Toute évolution a pour ainsi dire un prix à payer. S'étant affranchie des instincts primaires, la sexualité humaine est devenue plus polyvalente, plus diversifiée. Sont apparus des modes d'excitation sexuelle que l'on ne retrouve nulle part parmi les autres espèces. Qu'on pense notamment à la pédophilie et à la nécrophilie! S'agit-il d'un simple dérèglement biologique? Certains pourront penser que l'attrait sexuel pour les enfants ou les cadavres n'est qu'une forme de dégénérescence ou une anomalie neurologique. Mais cela n'a jamais été prouvé sur le plan scientifique. Dans l'état actuel des connaissances, il est plus prudent de supposer que toutes les variantes sexuelles sont le résultat de l'évolution humaine, de l'émergence de l'intelligence et de la pensée symbolique. L'humain peut érotiser à peu près n'importe quoi. Son érotisme est pour ainsi dire sans limites. Nos travaux sur l'imaginaire ont largement confirmé cette grande plasticité des modes d'excitation sexuelle. Si l'on se fie à la clinique sexoanalytique, on peut émettre l'hypothèse que chaque mode d'érotisation possède ses propres signifiants psychiques. Ce qui apparaît comme étant purement pulsionnel a inéluctablement un ancrage psychique et historique.

La sexualité humaine n'a donc pas de directions biologiques prédéterminées: elle est potentiellement polymorphe. Par contre, aucune société connue n'a permis l'activation de ce polymorphisme sexuel. Toutes les sociétés imposent, à des degrés différents, des règles et des interdits quant à l'exercice de la sexualité. La culture se substitue en quelque sorte à la nature. Mais paradoxalement, plus les interdits culturels sont forts, plus cela a pour effet d'attiser le désir de transgression ou de faire prendre au désir une voie transversale. Règle générale, ce sont les hommes (et non les femmes) qui fixent les interdits sexuels. C'est la «loi du Père». Ce sont aussi les hommes qui transgressent le plus les interdits. Un autre paradoxe!

D'un côté, l'humain a une sexualité potentiellement anarchique. D'un autre côté, sa sexualité est freinée par toutes sortes de contraintes culturelles. Cette dialectique entre les forces et les contre-forces du désir sexuel mérite certes une réflexion plus approfondie. Nous avons puisé dans la mythologie grecque afin de trouver des figures symboliques de ces mouvements d'opposition entre le désir et le contre-désir. Éros et Antéros nous sont apparus comme d'excellents représentants symboliques. D'où le thème de notre VIIe séminaire international: Éros et Antéros en sexoanalyse. Bien sûr, il existe déjà de nombreuses réflexions philosophiques, sociologiques, ethnologiques, psychanalytiques et autres sur ce thème. Mais à partir de nos travaux sur l'imaginaire érotique et nos expériences cliniques en sexoanalyse, nous voulions apporter une contribution originale.

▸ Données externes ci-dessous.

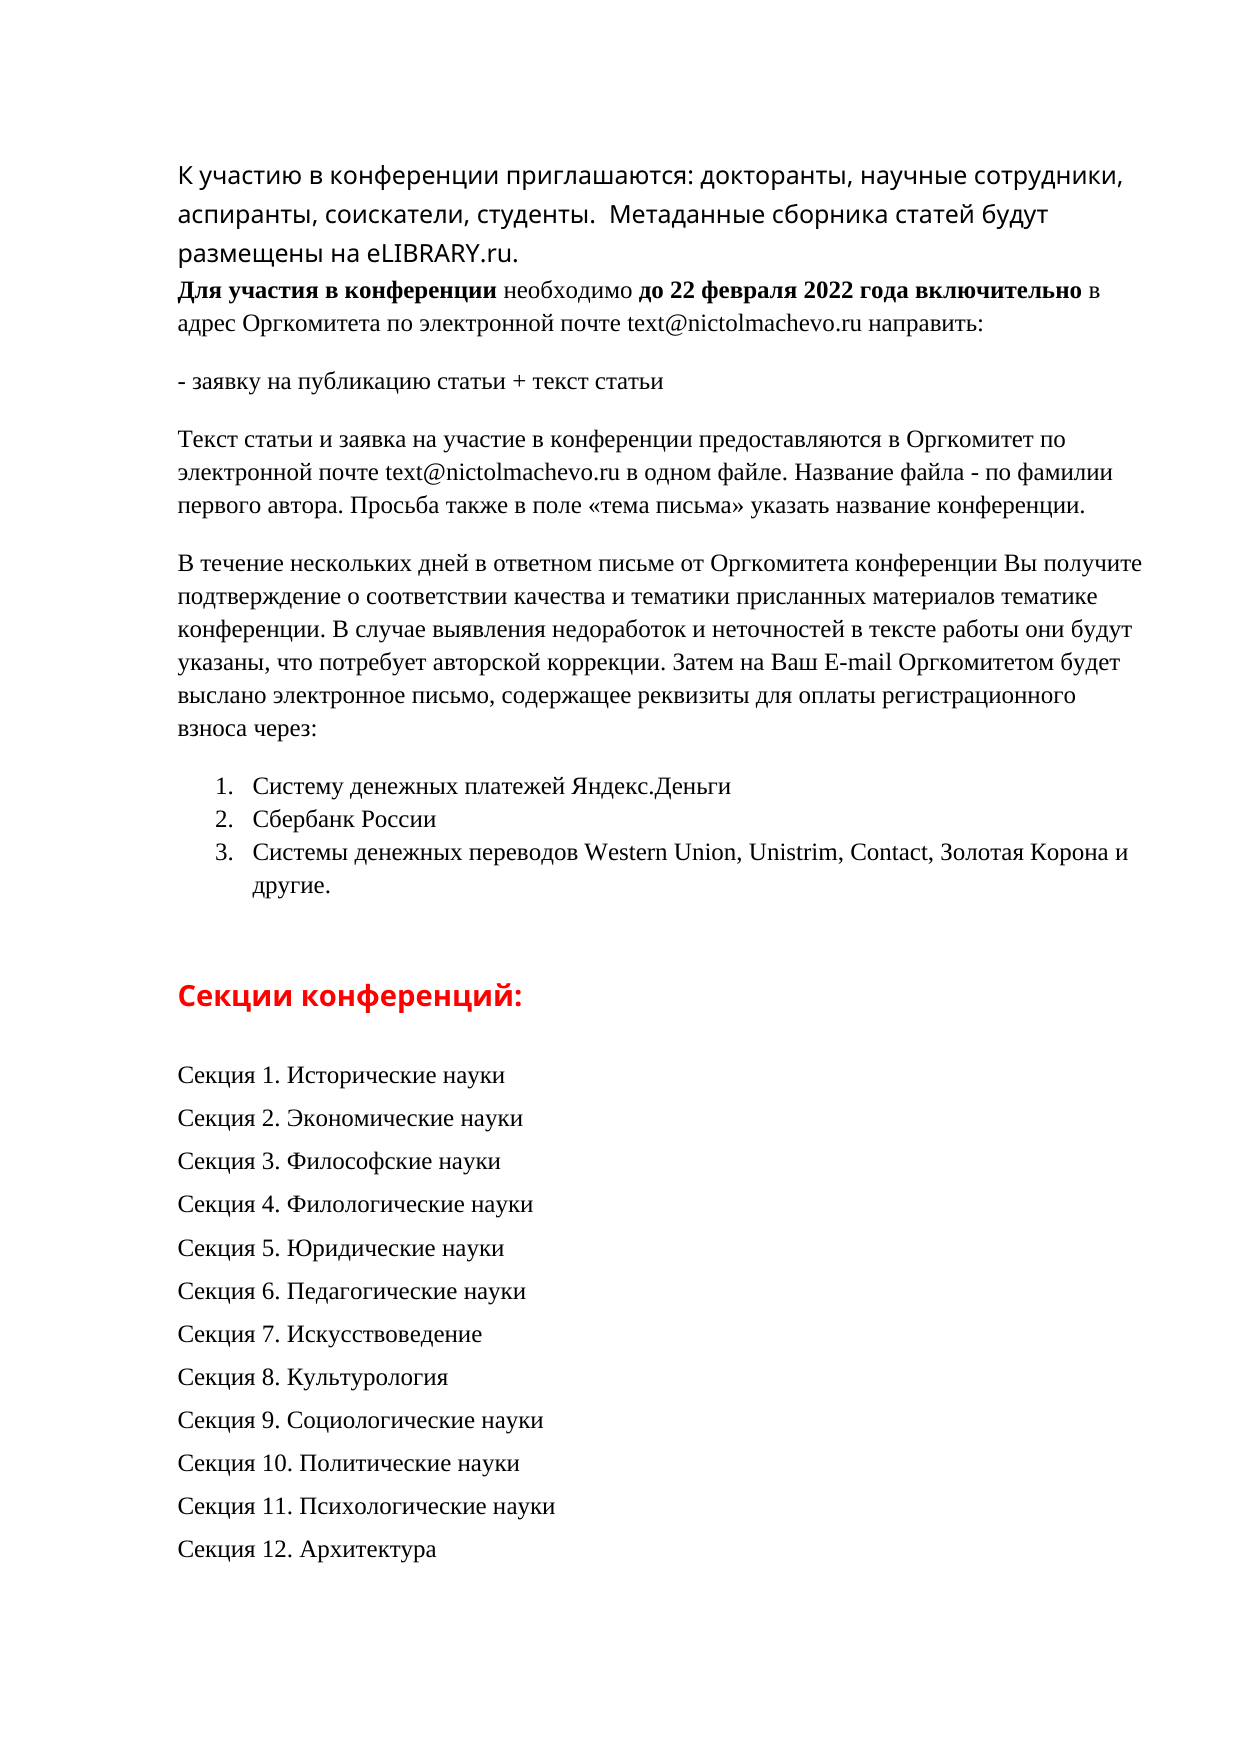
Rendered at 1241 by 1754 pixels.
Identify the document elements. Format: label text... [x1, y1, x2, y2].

Ainsi le lecteur est invité à parcourir des réflexions de sexoanalystes portant sur ce thème qu'il trouvera sour la rubrique Articles. Trois auteurs issus d'univers extra-sexologiques ont également fait des propositions connexes publiées sous la rubrique Autres regards. Il s'agit de Sylvie Foizon-Galand, qui nous présente le fruit d'un atelier d'écriture sur l'érotisme qu'elle a conduit en France; d'Éléonore Lepièce, peintre et plasticienne d'origine belge qui commente sa toile "Sexy Houps" et de Robert Bastien, chercheur et musicien montréalais.  Le texte de Bastien sur la musique y va d'une audace formelle et nous dit quelque chose à propos de l'érotisme sans jamais l'aborder directement. Le lecteur pourra, à loisir, faire l'exercice de remplacer le mot "improvisation" par "érotisme" et trouvera matière à réfléchir et à s'amuser.

Ce troisième numéro est enrichi de trois articles hors thème et de comptes rendus. Sous cette dernière rubrique, trois auteurs de la Suisse (Medico, Monnin Gallay et Al-Dourobi) commentent des ouvrages d'intérêt pour la sexoanalyse. Celui de Denise Medico constitue un essai digne de mention sur un devenir possible de la sexoanalyse en s'inspirant de l'ouvrage de Claude Esturgie sur la notion de genre.